Winston Brassington wins $18M defamation cases against KN

Economist Winston Brassington
Winston Brassington

Former Head of National Industrial and Commercial Investments Limited (NICIL), Winston Brassington has won his defamation cases against Kaieteur News, and its former Editor-in-Chief Adam Harris over articles published which among other things, described him by an informal term which means a person, who is dishonest or a criminal.

Having been successful with his claim, Brassington was awarded $18M in damages, along with $220,000 in court costs.

During 2014, Kaieteur News, owned by Glen Lall, in its ‘Dem Boys Seh’ Column published articles defaming Brassington.

Among other things, the newspapers published that he used information as director and office of NICIL to invest in Hand-in-Hand Trust; and that he was instrumental in awarding a road construction contract for US$18M for the first phase of the Amaila Falls Project to Synergy.

The newspaper also published information which also inferred that he and others sold shares in GTT and took the money and that he had engaged in criminal fraud for personal gain and in the conduct of his offices.

In fact, the newspapers, according to court documents, published that Brassington should be jailed for these wrongdoings.

In defence, the newspapers had claimed justification and fair comment.

However, having examined the evidence, Justice Fidela Corbin-Lincoln found that Kaieteur News failed to provide any documentary or other evidence to prove the truth of the statements.

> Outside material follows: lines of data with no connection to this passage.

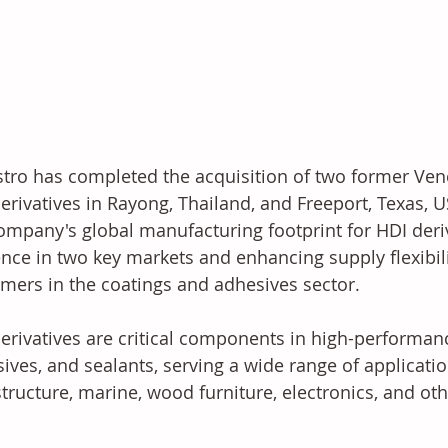
tro has completed the acquisition of two former Venc
erivatives in Rayong, Thailand, and Freeport, Texas, 
ompany's global manufacturing footprint for HDI deriva
nce in two key markets and enhancing supply flexibility
mers in the coatings and adhesives sector.
erivatives are critical components in high-performan
ives, and sealants, serving a wide range of applicatio
structure, marine, wood furniture, electronics, and oth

The newspapers, in its defence, outlined several averments with respect to the alleged facts upon which the defence of fair comment is based.

But the Judge noted that the defence of justification and fair comment failed. With the articles having been published online and reached outside the jurisdiction, Justice Corbin-Lincoln found that the words complained of would convey to any ordinary reasonable reader that Brassington is dishonest.

The Judge pointed out that Kaieteur News neither apologized nor issued a retraction.

Rather, she said the evidence shows that the newspapers repeated the libel and/or the substance of the libel in other publications. In her judgment, the Judge said that Kaieteur News did not communicate with Brassington prior to the publication or request a comment or response to the accusations.

Brassington’s evidence was that after the publications his family suffered gravely. He submitted that he was the subject of ridicule and suspicion as a result of the publications and that his friends would telephone him about the publications. He gave evidence with respect to what his children reported to him was allegedly being said by their schoolmates and teachers.

Brassington had filed 25 sets of claims for damages for libel against Kaieteur News.

Having weighed all the aggravating and mitigating factors and having regard to the the purpose of an award of damages, the awards already made and the fact that libel is actionable per se, the Judge ordered that the newspapers and its former Editor-in-Chief jointly and severally pay Brassington damages in the sum of $18,000,000.

The Judge further ordered that Kaieteur News and its former Editor-in-Chief shall jointly and severally pay Brassington costs in the sum of $220,000.

Attorney-at-Law Timothy Jonas appeared for Brassington, while Attorney-at-Law Shaunella Glen represented Kaieteur News and Adam Harris.

Editor’s Note: This story previously stated that the lawsuit totalled $15M however it has since been amended to reflect $18M.